Larry, John, and Lloyd were, in the overall scheme of things, simply warm memories but passing fancies. Fortunately, I’ve been lucky enough to have several other, more significant reconnections.

When I started at a new school in the third grade, one of my classmates was a boy named Dan Sable, who went on to attend the same college as I. We were not terribly close, but friends nonetheless. About ten years ago, now, he came across my name on Facebook and wrote me. We instantly re-established our friendship as though there had not been a 60-year-plus pause, and we remain in regular contact.

Through Dan, I got back in touch with another school-and-college-years friend, Ted Bacino, whom I’d met in Cub Scouts and with whom I attended Junior high and my first two years of college. Again, we picked up our friendship in mid-sentence. Ted now lives in Palm Springs, and we met up a few years ago while we were both in New York. It was as though we’d seen each other the day before, and we still keep in regular touch. 

Through Ted, I reconnected with another member of our college “gang,” Effie Foulis. Since my college years were among the happiest of my life, being able to have direct links to those halcyon days is indescribably comforting.

But one of my major reconnections has been with Diane Kopp, with whom I worked during my earliest days in Chicago. I had lost track with her when I moved to California and had no way to contact her (women almost inevitably change their last name upon getting married). So when I received a Facebook message from her after nearly 60 years, I was elated. She knew, and is therefore also a bridge to, my now-dead dear friend and one-time partner Norm. Again, the lapse in time meant nothing, and we now get together every couple of months. 

For someone to whom links to the past provide invaluable comfort, having the opportunity to re-establish ties—whether those opportunities result in a continuation of or a resolution to a once-important friendship—is one of life’s deepest pleasures. I hope you may have had, or will have, similar experiences.

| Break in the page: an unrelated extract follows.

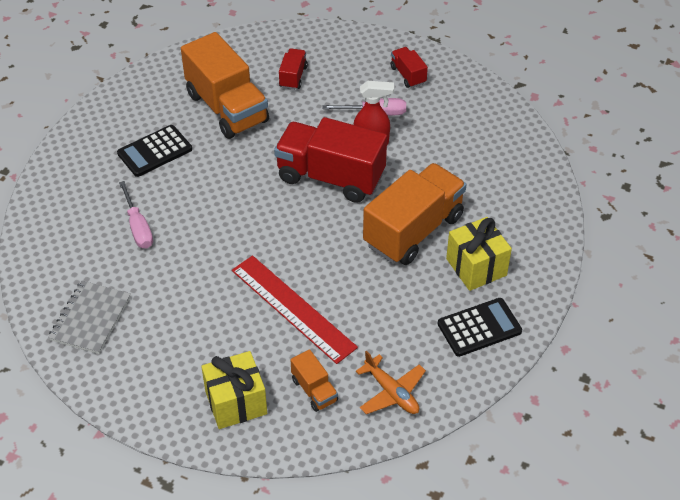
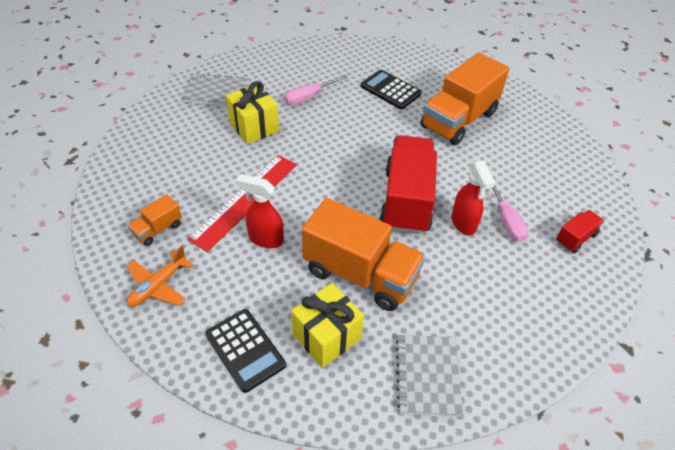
camera: 75 degrees right, 0 degrees up
(236, 402) = (143, 182): yellow gift -> yellow gift (254, 127)
(293, 77) = (520, 153): red truck -> none
(352, 297) = (265, 239): none -> red spray bottle
(525, 208) = (427, 375): none -> grey notebook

Memories are the yule-logs of the soul.


Dorien's blogs are posted by 10 a.m. Central time every Monday and Thursday. Please take a moment to visit his website (http://www.doriengrey.com) and, if you enjoy these blogs, you might want to check out Short Circuits: a Life in Blogs (http://bit.ly/m8CSO1), which is also available as an audiobook (http://www.audible.com/pd/ref=sr_1_1?asin=B00DJAJYCS&qid=1372629062&sr=1-1).

3 comments:

Kristoffer Gair said...

Okay, I clicked on "publish your comment" and it said there was an error, so I have no idea if the first comment went through. If not, I basically stated I loved the post, you were inspired, and the one thing that came through loud and clear is that you're not alone.

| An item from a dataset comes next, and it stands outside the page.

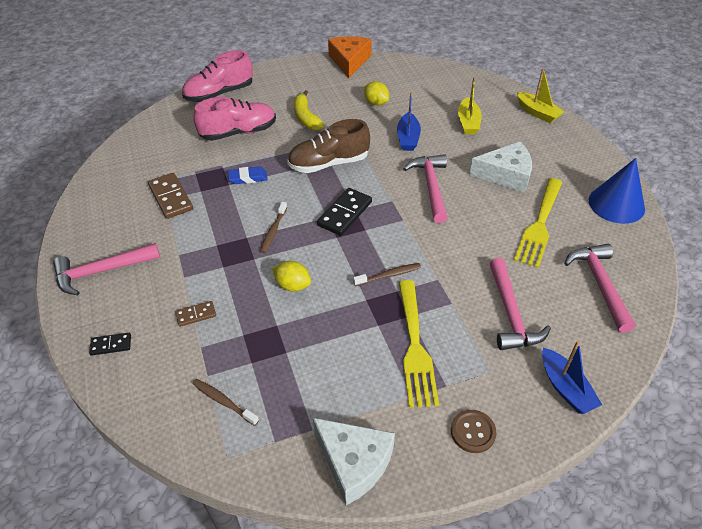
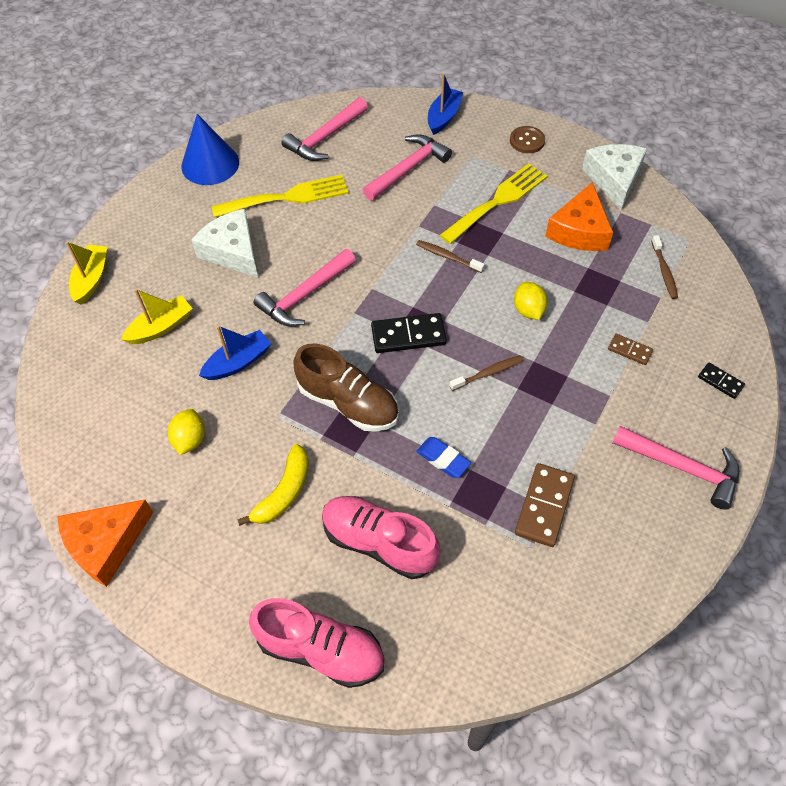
camera: 130 degrees left, 10 degrees up
(326, 378) = (579, 231): none -> orange cheese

The ties to your past with these people mean you really aren't alone, which is lovely.

Helena said...

I'm always nervous about contacting people who were once friends, in case I spoil the happy memories! It did strike me, reading your post, that it was those you'd had a crush on who were disappointing years later, while those who were friends were not. I wonder if that's because when we have a crush on someone we sometimes don't see the real person?

Dorien Grey said...

Good point, Helena! That, plus the fact infatuation by its nature tends to be short-lived.